Kamylla, who cannot reveal her real name due to legal concerns, is one of three plaintiffs suing the television network A&E and an affiliated production company over the now-defunct reality television show “8 Minutes” for breach of contract, fraud and other complaints. The following reporting is based on the legal complaint against “8 Minutes,” which was recently filed in a Houston court, and interviews with Kamylla and activists who were in contact with her in the months following her appearance on the show.

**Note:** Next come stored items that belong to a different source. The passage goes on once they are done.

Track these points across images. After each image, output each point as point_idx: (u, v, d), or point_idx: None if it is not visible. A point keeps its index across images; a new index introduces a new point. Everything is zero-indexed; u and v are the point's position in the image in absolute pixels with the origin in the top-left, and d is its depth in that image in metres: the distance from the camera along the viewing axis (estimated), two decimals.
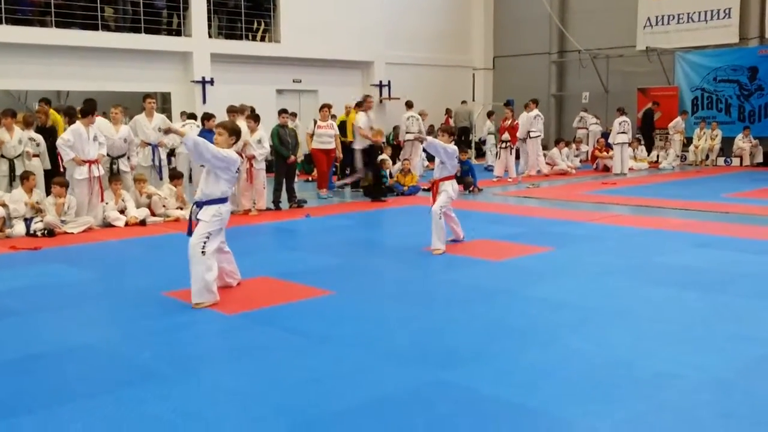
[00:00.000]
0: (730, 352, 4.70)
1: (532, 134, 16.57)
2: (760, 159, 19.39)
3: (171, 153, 12.42)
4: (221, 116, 12.57)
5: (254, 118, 11.48)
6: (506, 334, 5.17)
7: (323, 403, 3.95)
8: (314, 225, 10.38)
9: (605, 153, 18.56)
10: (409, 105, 16.91)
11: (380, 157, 15.13)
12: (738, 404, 3.90)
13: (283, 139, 11.89)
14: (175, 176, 11.29)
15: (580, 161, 19.62)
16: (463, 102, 22.14)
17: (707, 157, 19.82)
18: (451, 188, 8.33)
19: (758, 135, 19.45)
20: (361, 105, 15.96)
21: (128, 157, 10.92)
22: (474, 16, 24.52)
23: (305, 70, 19.57)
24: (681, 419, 3.75)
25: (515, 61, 24.25)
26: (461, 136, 21.01)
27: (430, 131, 18.59)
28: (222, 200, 6.08)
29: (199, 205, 6.08)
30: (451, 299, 6.17)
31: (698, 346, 4.83)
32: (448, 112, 20.48)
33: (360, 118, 13.32)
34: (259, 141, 11.38)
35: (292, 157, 11.97)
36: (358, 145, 13.36)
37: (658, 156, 19.88)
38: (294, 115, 16.91)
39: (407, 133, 16.52)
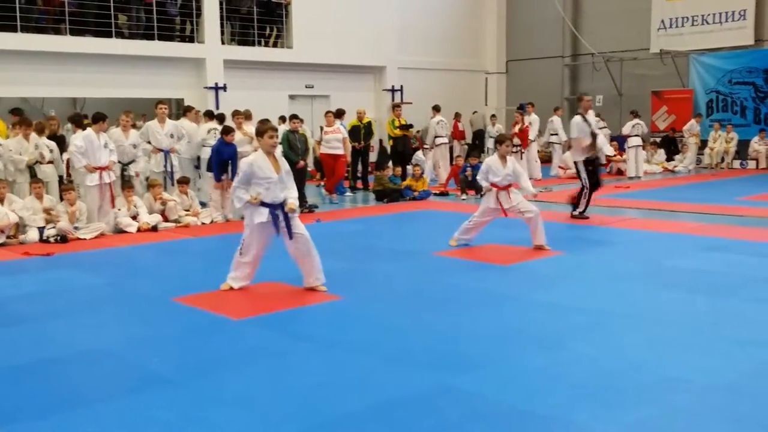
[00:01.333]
0: (739, 357, 4.66)
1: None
2: None
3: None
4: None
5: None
6: (515, 339, 5.15)
7: (330, 408, 3.95)
8: (324, 230, 10.38)
9: (619, 156, 18.47)
10: (436, 109, 16.82)
11: (390, 162, 15.16)
12: (747, 409, 3.87)
13: (292, 145, 11.92)
14: (181, 181, 11.36)
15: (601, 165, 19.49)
16: (475, 112, 22.08)
17: (722, 160, 19.67)
18: None
19: None
20: (399, 107, 15.90)
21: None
22: (486, 19, 24.47)
23: (317, 75, 19.62)
24: (690, 424, 3.72)
25: (528, 65, 24.19)
26: (475, 140, 21.00)
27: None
28: None
29: (281, 206, 6.36)
30: (461, 304, 6.16)
31: (707, 351, 4.80)
32: (457, 116, 20.43)
33: (575, 123, 10.66)
34: None
35: (302, 162, 12.01)
36: (578, 156, 10.68)
37: (674, 163, 19.70)
38: (301, 120, 16.92)
39: (437, 137, 16.49)
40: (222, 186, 11.00)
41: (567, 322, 5.54)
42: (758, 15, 19.71)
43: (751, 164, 19.39)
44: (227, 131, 11.12)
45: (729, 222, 10.30)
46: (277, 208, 6.36)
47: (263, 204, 6.36)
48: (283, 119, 16.36)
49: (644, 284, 6.68)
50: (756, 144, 19.27)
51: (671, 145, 20.43)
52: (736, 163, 19.62)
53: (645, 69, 21.66)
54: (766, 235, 9.10)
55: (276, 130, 6.58)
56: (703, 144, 19.87)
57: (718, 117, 20.26)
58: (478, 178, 8.73)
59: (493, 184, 8.45)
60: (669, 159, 19.95)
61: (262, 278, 6.92)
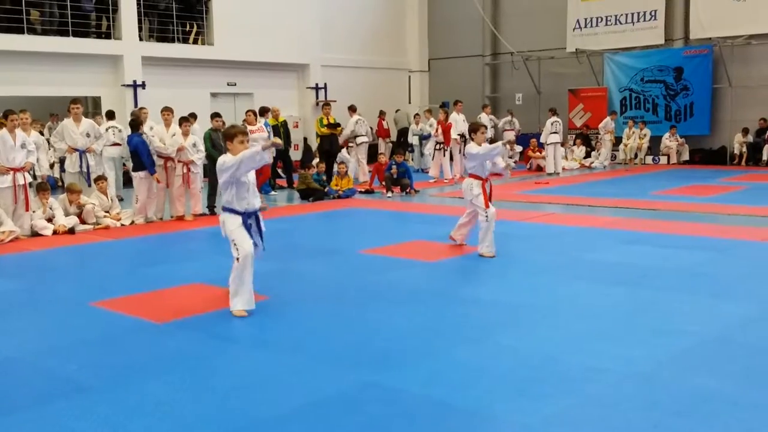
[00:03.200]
0: (653, 345, 4.84)
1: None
2: (686, 157, 20.02)
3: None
4: (156, 118, 12.48)
5: (188, 121, 11.37)
6: (439, 335, 5.21)
7: (252, 410, 3.91)
8: None
9: (538, 153, 18.90)
10: (353, 109, 16.79)
11: (314, 161, 15.12)
12: (660, 395, 4.02)
13: (216, 143, 11.73)
14: (98, 179, 11.06)
15: (514, 162, 19.92)
16: (398, 110, 22.19)
17: (636, 155, 20.36)
18: None
19: (684, 134, 20.07)
20: (329, 105, 15.71)
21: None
22: (408, 18, 24.63)
23: (240, 73, 19.36)
24: (606, 412, 3.84)
25: (450, 64, 24.46)
26: (400, 137, 21.12)
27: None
28: None
29: (254, 214, 5.98)
30: (386, 301, 6.19)
31: (623, 340, 4.97)
32: (381, 114, 20.51)
33: None
34: (194, 145, 11.27)
35: None
36: None
37: (591, 160, 20.26)
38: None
39: (357, 136, 16.47)
40: (158, 178, 10.89)
41: (490, 316, 5.65)
42: (668, 15, 20.47)
43: (663, 159, 20.13)
44: (137, 125, 11.04)
45: (644, 216, 10.67)
46: (250, 216, 5.94)
47: (235, 212, 5.87)
48: (194, 117, 15.97)
49: (564, 278, 6.86)
50: (667, 140, 20.02)
51: (585, 142, 21.07)
52: (649, 159, 20.34)
53: (562, 68, 22.22)
54: (680, 228, 9.49)
55: (246, 134, 5.99)
56: (618, 140, 20.52)
57: (632, 114, 20.97)
58: (469, 167, 8.36)
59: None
60: (586, 155, 20.56)
61: (183, 280, 6.81)
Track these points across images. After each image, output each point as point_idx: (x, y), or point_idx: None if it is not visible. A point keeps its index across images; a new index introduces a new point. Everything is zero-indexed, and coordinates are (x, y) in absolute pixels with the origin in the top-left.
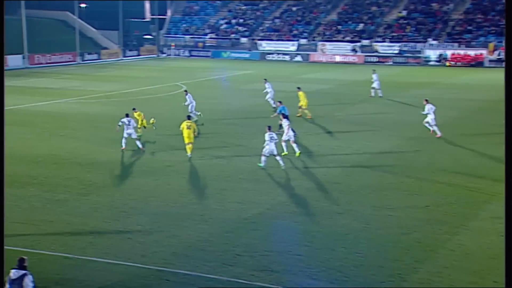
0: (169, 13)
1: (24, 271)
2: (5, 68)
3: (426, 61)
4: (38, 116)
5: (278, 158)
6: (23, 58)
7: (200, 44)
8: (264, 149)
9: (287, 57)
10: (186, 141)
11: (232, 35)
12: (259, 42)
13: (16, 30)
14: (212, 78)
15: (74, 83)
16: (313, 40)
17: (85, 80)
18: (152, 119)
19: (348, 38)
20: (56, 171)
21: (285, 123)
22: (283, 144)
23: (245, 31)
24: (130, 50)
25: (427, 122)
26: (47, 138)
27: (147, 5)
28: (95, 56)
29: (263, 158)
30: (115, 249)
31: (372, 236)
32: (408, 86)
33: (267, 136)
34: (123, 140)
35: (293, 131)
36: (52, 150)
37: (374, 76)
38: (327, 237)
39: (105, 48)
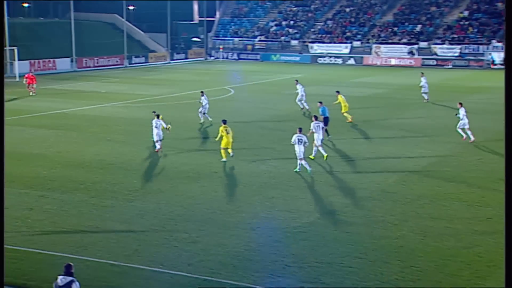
0: (217, 15)
1: (71, 278)
2: (54, 71)
3: (489, 64)
4: (85, 120)
5: (304, 162)
6: (71, 61)
7: (249, 47)
8: (297, 154)
9: (339, 60)
10: (224, 145)
11: (282, 38)
12: (310, 44)
13: (65, 33)
14: (262, 82)
15: (121, 87)
16: (367, 43)
17: (132, 83)
18: (169, 125)
19: (404, 40)
20: (102, 176)
21: (314, 125)
22: (318, 148)
23: (296, 33)
24: (177, 53)
25: (462, 128)
26: (94, 142)
27: (196, 7)
28: (142, 59)
29: (302, 162)
30: (161, 257)
31: (429, 249)
32: (469, 91)
33: (295, 138)
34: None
35: (327, 133)
36: (98, 155)
37: (423, 80)
38: (381, 249)
39: (153, 51)
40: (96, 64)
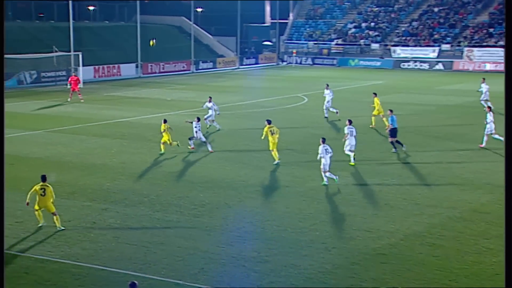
0: (291, 16)
1: None
2: (118, 77)
3: None
4: (150, 129)
5: (328, 174)
6: (136, 67)
7: (325, 51)
8: (322, 166)
9: (425, 65)
10: (272, 147)
11: (362, 41)
12: (392, 48)
13: (130, 37)
14: (339, 89)
15: (188, 94)
16: (458, 46)
17: (199, 90)
18: (175, 142)
19: (501, 43)
20: (167, 190)
21: (347, 130)
22: (346, 151)
23: (377, 35)
24: (247, 58)
25: (493, 134)
26: (159, 153)
27: (268, 8)
28: (210, 64)
29: (327, 174)
30: (228, 277)
31: None
32: None
33: (321, 149)
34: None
35: (401, 144)
36: (163, 166)
37: (483, 86)
38: (473, 276)
39: (221, 56)
40: (161, 70)
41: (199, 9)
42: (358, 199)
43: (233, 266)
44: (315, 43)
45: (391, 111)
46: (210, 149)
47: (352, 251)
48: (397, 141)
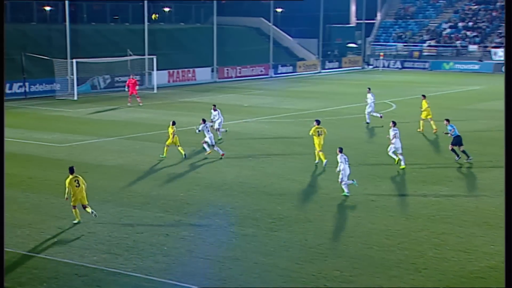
0: (378, 16)
1: None
2: (193, 82)
3: None
4: (226, 137)
5: (350, 181)
6: (212, 71)
7: (416, 54)
8: (340, 176)
9: None
10: (318, 148)
11: (458, 42)
12: (493, 50)
13: (206, 40)
14: (431, 95)
15: (266, 100)
16: None
17: (278, 96)
18: (183, 151)
19: None
20: (243, 201)
21: (392, 132)
22: (390, 153)
23: (475, 36)
24: (330, 62)
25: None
26: (235, 162)
27: (353, 7)
28: (289, 68)
29: (344, 185)
30: None
31: None
32: None
33: (340, 158)
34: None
35: (467, 155)
36: (240, 176)
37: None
38: None
39: (302, 59)
40: (238, 74)
41: (278, 10)
42: (453, 215)
43: (314, 285)
44: (405, 45)
45: (447, 120)
46: (220, 152)
47: (446, 273)
48: (463, 151)
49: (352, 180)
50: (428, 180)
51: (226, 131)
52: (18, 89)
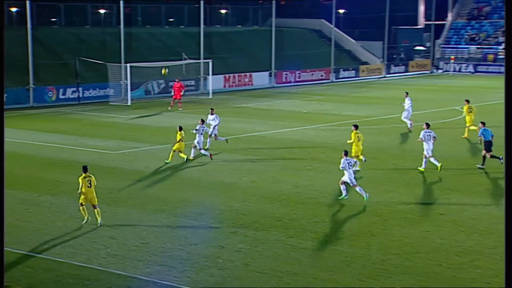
0: (449, 17)
1: None
2: (250, 87)
3: None
4: (284, 145)
5: (358, 189)
6: (270, 75)
7: (490, 57)
8: (343, 177)
9: None
10: (354, 154)
11: None
12: None
13: (264, 43)
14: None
15: (326, 106)
16: None
17: (339, 102)
18: (185, 155)
19: None
20: (302, 212)
21: (425, 133)
22: (431, 159)
23: None
24: (395, 66)
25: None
26: (293, 172)
27: (422, 8)
28: (352, 72)
29: (356, 189)
30: None
31: None
32: None
33: (343, 162)
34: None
35: (498, 159)
36: (298, 186)
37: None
38: None
39: (365, 63)
40: (297, 79)
41: (341, 11)
42: None
43: None
44: (478, 48)
45: (483, 123)
46: (208, 154)
47: None
48: (492, 156)
49: (366, 193)
50: (502, 192)
51: (227, 141)
52: (72, 94)
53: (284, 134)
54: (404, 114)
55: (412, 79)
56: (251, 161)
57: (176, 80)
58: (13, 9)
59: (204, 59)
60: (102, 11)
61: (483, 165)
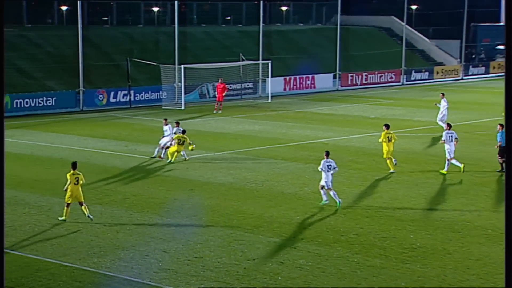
0: None
1: None
2: (312, 90)
3: None
4: (348, 153)
5: (332, 193)
6: (334, 78)
7: None
8: (321, 182)
9: None
10: (386, 155)
11: None
12: None
13: (328, 43)
14: None
15: (396, 111)
16: None
17: (411, 107)
18: (193, 145)
19: None
20: (369, 227)
21: (447, 134)
22: (452, 161)
23: None
24: (474, 67)
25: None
26: (359, 182)
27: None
28: (425, 74)
29: (330, 193)
30: None
31: None
32: None
33: (322, 163)
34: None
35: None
36: (365, 198)
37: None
38: None
39: (440, 64)
40: (364, 82)
41: (413, 6)
42: None
43: None
44: None
45: (501, 126)
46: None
47: None
48: (501, 163)
49: (339, 199)
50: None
51: (185, 159)
52: (123, 97)
53: (349, 141)
54: (439, 116)
55: (493, 82)
56: (313, 170)
57: (219, 81)
58: (63, 8)
59: (263, 60)
60: (155, 9)
61: (503, 169)
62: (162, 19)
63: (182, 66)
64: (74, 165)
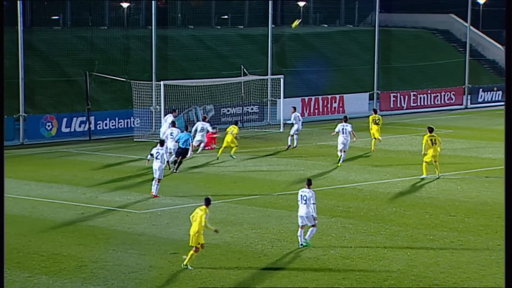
0: None
1: None
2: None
3: None
4: (389, 202)
5: (300, 231)
6: (371, 99)
7: None
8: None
9: None
10: (429, 159)
11: None
12: None
13: (362, 50)
14: None
15: (457, 145)
16: None
17: (478, 139)
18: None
19: None
20: None
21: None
22: None
23: None
24: None
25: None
26: (407, 243)
27: None
28: (498, 94)
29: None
30: None
31: None
32: None
33: (300, 193)
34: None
35: None
36: (413, 266)
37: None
38: None
39: None
40: (412, 104)
41: (481, 1)
42: None
43: None
44: None
45: None
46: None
47: None
48: None
49: (305, 239)
50: None
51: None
52: (79, 126)
53: (392, 185)
54: None
55: None
56: (341, 225)
57: (215, 129)
58: None
59: (272, 74)
60: (125, 4)
61: None
62: (134, 19)
63: (162, 82)
64: (207, 201)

“8 Minutes” featured Pastor Kevin Brown, an ex-cop whose California-based Christian ministry includes missions to rescue women from the sex industry. Reports indicate that these missions rarely lead to successful “rescues,” but Brown was able to land the leading role on the reality show based on his supposed success in the anti-trafficking field. In the show, Brown travels to Houston and poses as a client or “john” to meet with sex workers and “possible victims of sex trafficking” in hotels, where he claims to have eight minutes to convince them to quit the sex business before a potentially violent sex trafficker lurking nearby could catch wind of the situation and put everyone in danger. With the clock ticking, Brown’s team offers the women “a way out” of “the life” with resources such as a safe place to sleep, health care and educational, employment, legal and rehabilitative services. At least, that’s what they said on TV.